How do you like your eggs? A Bicultural Perspective

Eggs

I was puzzled, the first time I was asked, “How do you like your eggs?”  No one in Mongolia had ever asked me, and I can’t even imagine a Mongolian asking me such a question unless to particularly fawn over me to the point of insincerity and excessive flattery.

Whenever someone asked me this question thereafter, I have answered differently every time, just to get rid of the question and not seem wishy-washy.  But I like “my” eggs in all kinds of ways.  Everything except burned black or spoilt eggs.  I have even had raw eggs on someone’s advice.

As a child, I ate everything in my bowl or plate.  On my great-grandma’s teaching, I even used to lick my bowl clean.  (Looks strange in America.)  The only exception I remember from eating everything is when I tried my hand at cooking soup at age 6.  I couldn’t eat a whole bowl of my own creation–a sick puddle of tasteless mush.
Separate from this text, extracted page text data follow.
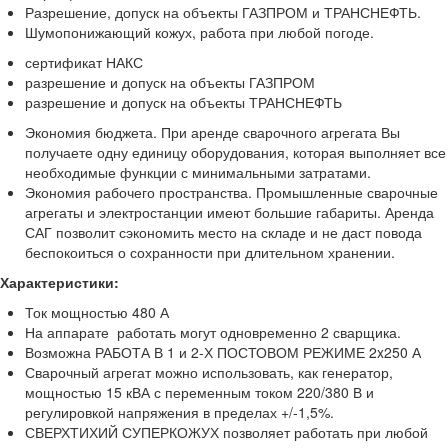
Разрешение, допуск на объекты ГАЗПРОМ и ТРАНСНЕФТЬ.
Шумопонижающий кожух, работа при любой погоде.
сертификат НАКС
разрешение и допуск на объекты ГАЗПРОМ
разрешение и допуск на объекты ТРАНСНЕФТЬ
Экономия бюджета. При аренде сварочного агрегата Вы
получаете одну единицу оборудования, которая выполняет все
необходимые функции с минимальными затратами.
Экономия рабочего пространства. Промышленные сварочные
агрегаты и электростанции имеют большие габариты. Аренда
САГ позволит сэкономить место на складе и не даст повода
беспокоиться о сохранности при длительном хранении.
Характеристики:
Ток мощностью 480 А
На аппарате работать могут одновременно 2 сварщика.
Возможна РАБОТА В 1 и 2-Х ПОСТОВОМ РЕЖИМЕ 2x250 А
Сварочный агрегат можно использовать, как генератор,
мощностью 15 кВА с переменным током 220/380 В и
регулировкой напряжения в пределах +/-1,5%.
СВЕРХТИХИЙ СУПЕРКОЖУХ позволяет работать при любой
But honestly, I didn’t think I could choose to leave food on my plate, much less have a preference about it.  It seemed an indulgence and almost meanness to the providers and ultimately to the privilege of having food to eat. (Yes, I’ve had times in my life where there was NOTHING to eat except a little bit of sugar and bread crumbs for days.)

Had I entertained such indulgences, my mom would have scolded, “Bitgii mayaglaad bai chi!” (Quit being snobby!) Or as another more diplomatic Mongolian mom said to her two-year-old son for wavering about finishing his bowl of food, “Yamar mayagtai yum be chi?” (My, how fancy you are?)

In the US, personal preferences are a normal part of conversation.  Individualism is so prized in America that who you are is apparently in everything!  Children have preferences for what they eat, how they eat, what to wear, buy, what classes to take, and are rating their teachers.  This “rating your teachers” part is bizarre in Mongolia because they are highly respected people who are consulted as second set of parents and invested in your well-being.  It’s like being asked to rate your parents.  (I guess that’s not too far away in America. j/k)

I believe a lot of innovation and amazing things happen out of the courage from empowered individuals.  So, I don’t think it’s a good or a bad thing in itself to respect and cultivate individual expression, in all its form.  (Fine art and fashion design happen to be some of my favorite fields of work to observe.)

But having options and opinions could be pretty bad. In the Wall Street Journal, I read about an article on picky eaters last month, featuring a mother who wished her daughter won’t be as picky. She only eats about four dishes, two of which include fries and pizza.  Needless to say, she didn’t look very healthy (obese would be the word).  Fortunately, her daughter’s menu is more diverse, according to the writer.

When I raise my kid, I certainly hope the child doesn’t pick up this sense of entitlement and obsessive “personal freedom” that ends up looking like ego on drugs.  Or for that matter, I hope my child doesn’t go through American form of puberty, where it’s culturally accepted that bad attitude, rebellion, and moodiness should prevail over intelligence, respect for elders, and good sense.  This doesn’t happen in every culture.  It’s unheard of in Mongolia to give the excuse, “Oh, he’s just a teenager… going through his phase, you know?”

Having personal opinions on everything is simply not necessary to live happily in the world.  It’s more graceful to take life as you receive it–just as eating your eggs as you are served it.

So, what do you think? No opinion? Ha!